# Thread: multintegral question with change of variable

1. ## multintegral question with change of variable

I need a little help with the following question:

find the region $\iint_R \sin(9x^2+4y^2) \ dA$, bounded by the ellipse $9x^2+4y^2=1$ in the first quadrant.

I drew out the bounds which gave me a function where $0 \leq x \leq \frac{1}{3}$ and $0 \leq y \leq \frac{1}{2}$.

now if I let $u=9x^2$ and $v= 4y^2$ I would get:

$x=\frac{1}{3}\sqrt{u}$ and $y =\frac{1}{2}\sqrt{v}$

so my value associated to the Jacobian transformation would be:

$\frac{1}{24}\cdot \frac{1}{\sqrt{u\cdot v}}$

the bounds associated with both $u$ and $v$ are $0\leq u \leq 1$ and $0\leq y \leq 1-u$

so putting everything together yields:

$\int_{u=0}^{u=1} \int_{v=0}^{v=1-u} \sin(u+v) \cdot \bigg{|}\frac{1}{24}\cdot \frac{1}{\sqrt{u\cdot v}} \bigg{|} \ dv \ du$

now this is the part that I get stuck on since $\frac{\sin(u+v)}{\sqrt{u\cdot v}}$ doesn't integrate nicely, and checking out my work on maple gives me a bizarre result.

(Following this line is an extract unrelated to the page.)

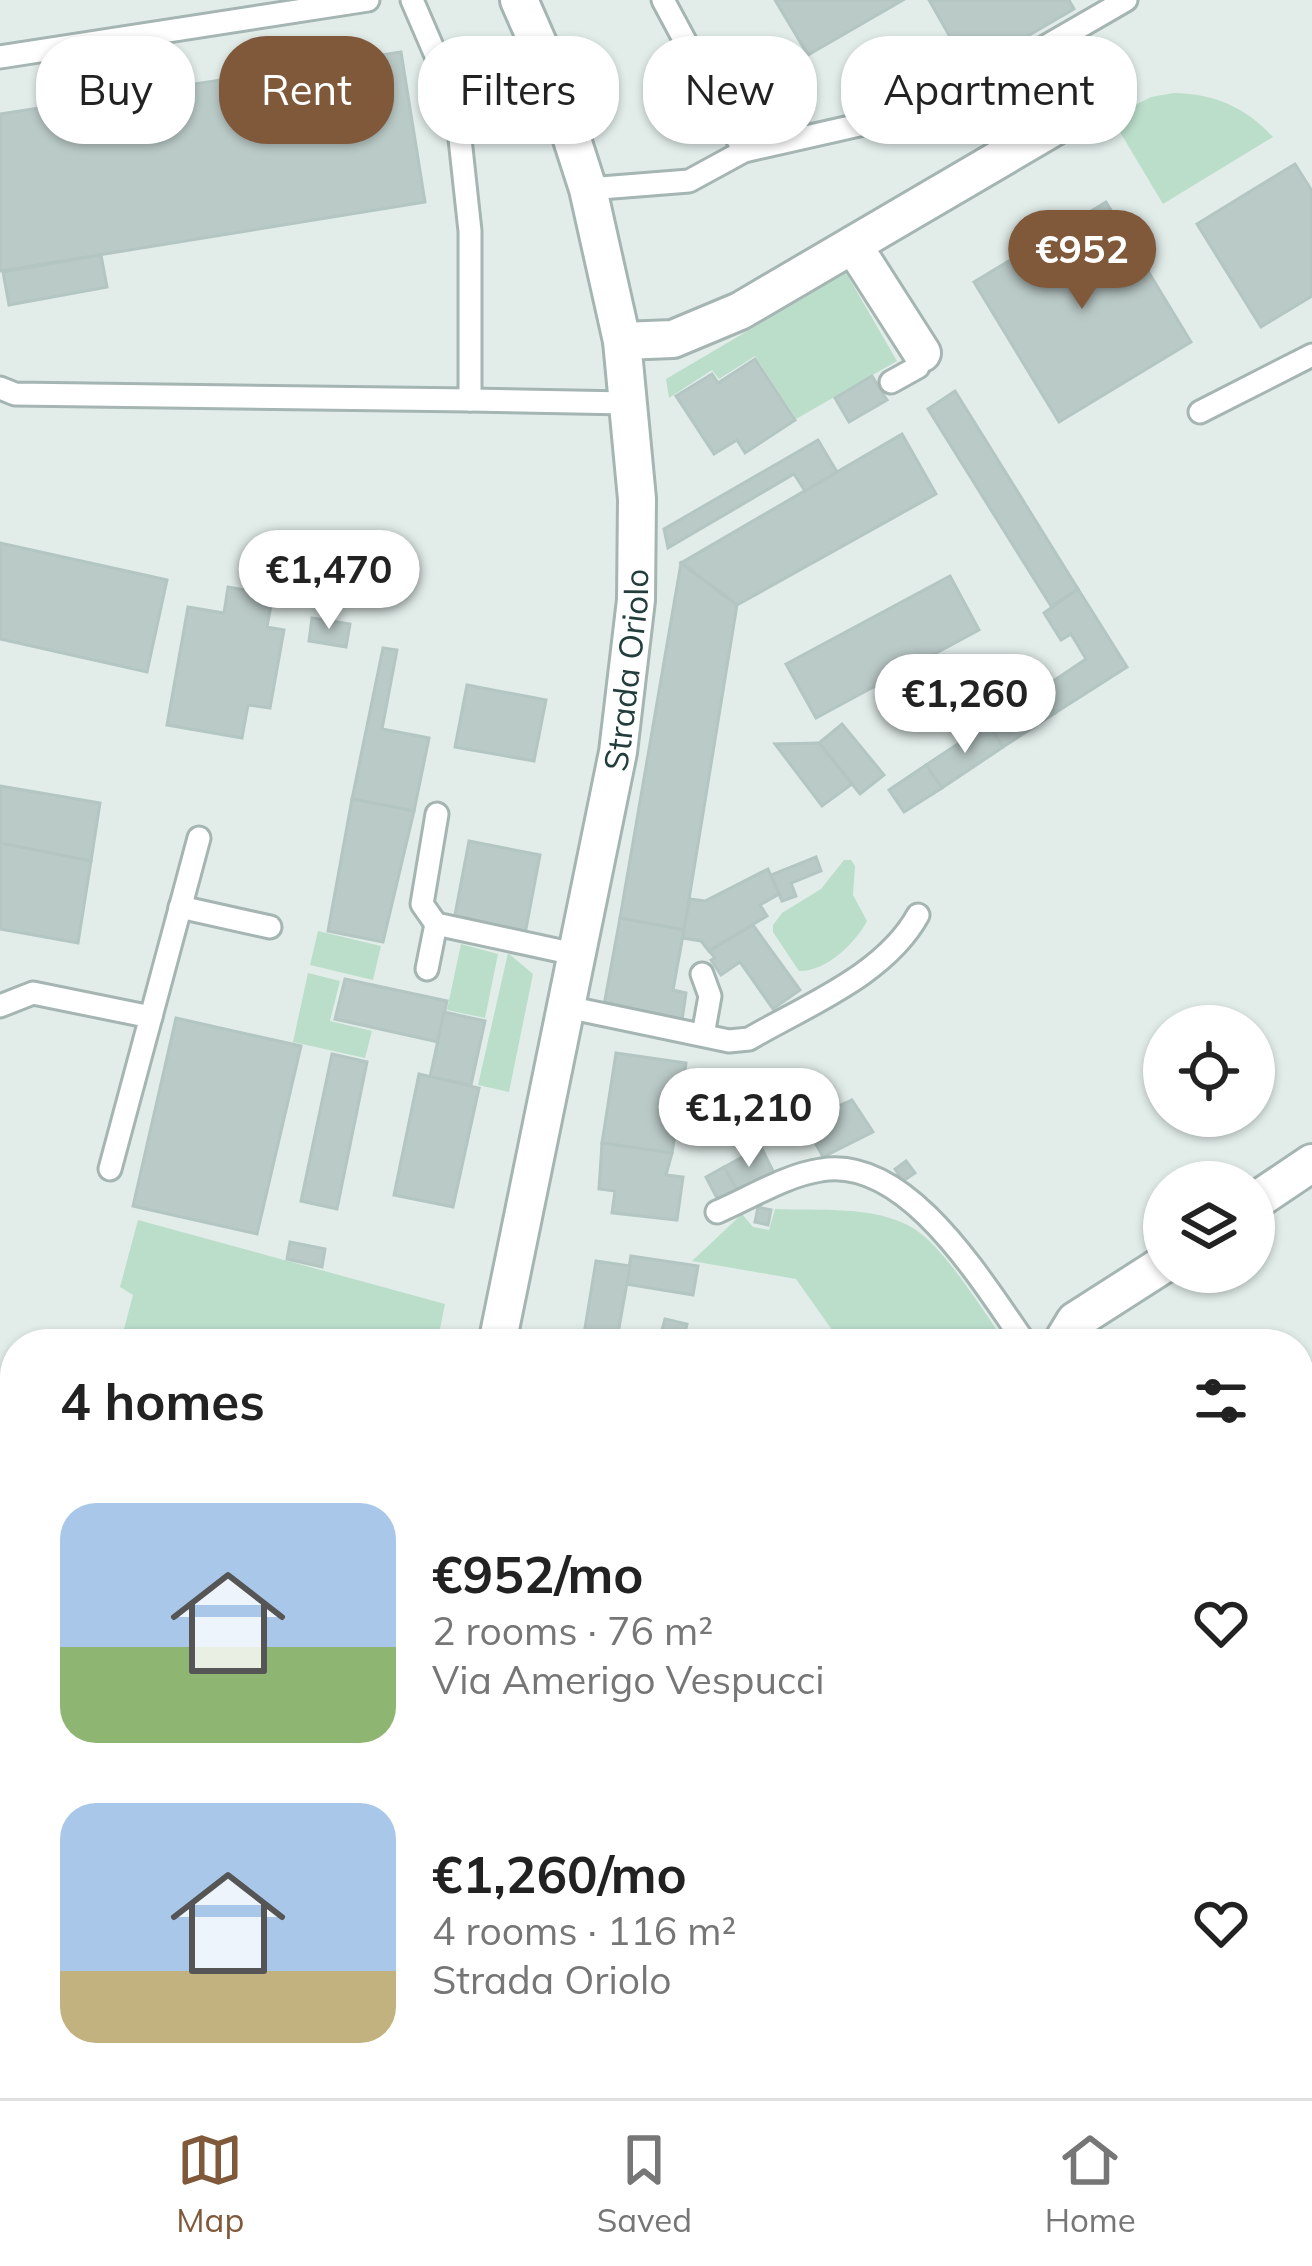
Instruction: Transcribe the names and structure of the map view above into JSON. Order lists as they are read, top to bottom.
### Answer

2. Originally Posted by lllll
I need a little help with the following question:

find the region $\iint_R \sin(9x^2+4y^2) \ dA$, bounded by the ellipse $9x^2+4y^2=1$ in the first quadrant.

I drew out the bounds which gave me a function where $0 \leq x \leq \frac{1}{3}$ and $0 \leq y \leq \frac{1}{2}$.

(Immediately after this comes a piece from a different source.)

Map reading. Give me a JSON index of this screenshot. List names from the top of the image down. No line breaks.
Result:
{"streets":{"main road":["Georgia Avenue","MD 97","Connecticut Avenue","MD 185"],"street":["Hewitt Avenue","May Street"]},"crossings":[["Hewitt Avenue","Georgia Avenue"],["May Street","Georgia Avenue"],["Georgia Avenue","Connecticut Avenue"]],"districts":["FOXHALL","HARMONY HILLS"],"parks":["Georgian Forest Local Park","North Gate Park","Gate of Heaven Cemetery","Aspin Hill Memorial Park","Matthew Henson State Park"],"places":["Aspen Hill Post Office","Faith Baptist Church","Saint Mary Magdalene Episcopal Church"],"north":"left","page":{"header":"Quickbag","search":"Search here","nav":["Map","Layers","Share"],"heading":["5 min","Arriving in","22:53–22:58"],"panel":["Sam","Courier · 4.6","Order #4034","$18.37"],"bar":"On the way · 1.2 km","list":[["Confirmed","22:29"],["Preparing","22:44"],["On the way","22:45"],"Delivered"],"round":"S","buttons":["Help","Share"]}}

now if I let $u=9x^2$ and $v= 4y^2$ I would get:

$x=\frac{1}{3}\sqrt{u}$ and $y =\frac{1}{2}\sqrt{v}$

so my value associated to the Jacobian transformation would be:

$\frac{1}{24}\cdot \frac{1}{\sqrt{u\cdot v}}$

the bounds associated with both $u$ and $v$ are $0\leq u \leq 1$ and $0\leq y \leq 1-u$

so putting everything together yields:

$\int_{u=0}^{u=1} \int_{v=0}^{v=1-u} \sin(u+v) \cdot \bigg{|}\frac{1}{24}\cdot \frac{1}{\sqrt{u\cdot v}} \bigg{|} \ dv \ du$

now this is the part that I get stuck on since $\frac{\sin(u+v)}{\sqrt{u\cdot v}}$ doesn't integrate nicely, and checking out my work on maple gives me a bizarre result.
You should make the change of variable $3x = r \cos \theta$ and $2y = r \sin \theta$.

3. This method is essentially what mr fantastic posted above.

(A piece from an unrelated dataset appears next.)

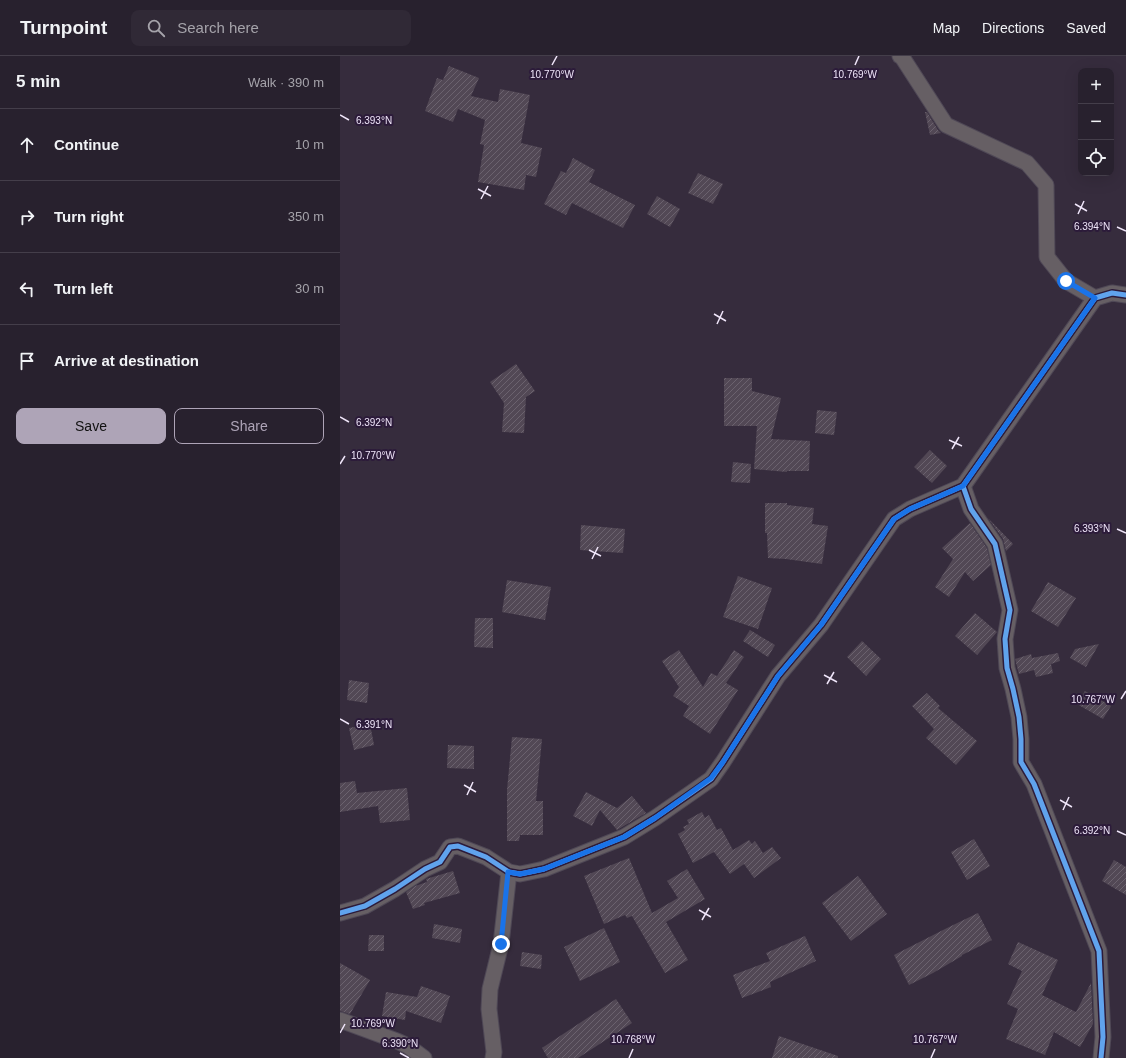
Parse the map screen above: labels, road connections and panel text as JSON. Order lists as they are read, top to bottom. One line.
{"page":{"header":"Turnpoint","search":"Search here","nav":["Map","Directions","Saved"],"heading":["5 min","Walk · 390 m"],"map_buttons":["+","−"],"list":[["Continue","10 m"],["Turn right","350 m"],["Turn left","30 m"],"Arrive at destination"],"buttons":["Save","Share"]},"coordinates":["10.770°W","10.769°W","6.393°N","6.394°N","6.392°N","10.767°W","6.391°N","10.768°W","6.390°N"]}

We have that $R=\left\{ (x,y)\in {{\mathbb{R}}^{2}}|9{{x}^{2}}+4{{y}^{2}}\le 1 \right\}.$

Now make the subsitutions $(x,y)=\left( \frac{u}{3},\frac{v}{2} \right)$ so that $dx\,dy=\frac{du\,dv}{6},$ so $R$ will be transfered to the unit circle $u^2+v^2\le1.$ Now just do the polar transformation and you'll end up with the classic bounds $0\le r\le1$ and $0\le\varphi\le2\pi$ and we're done.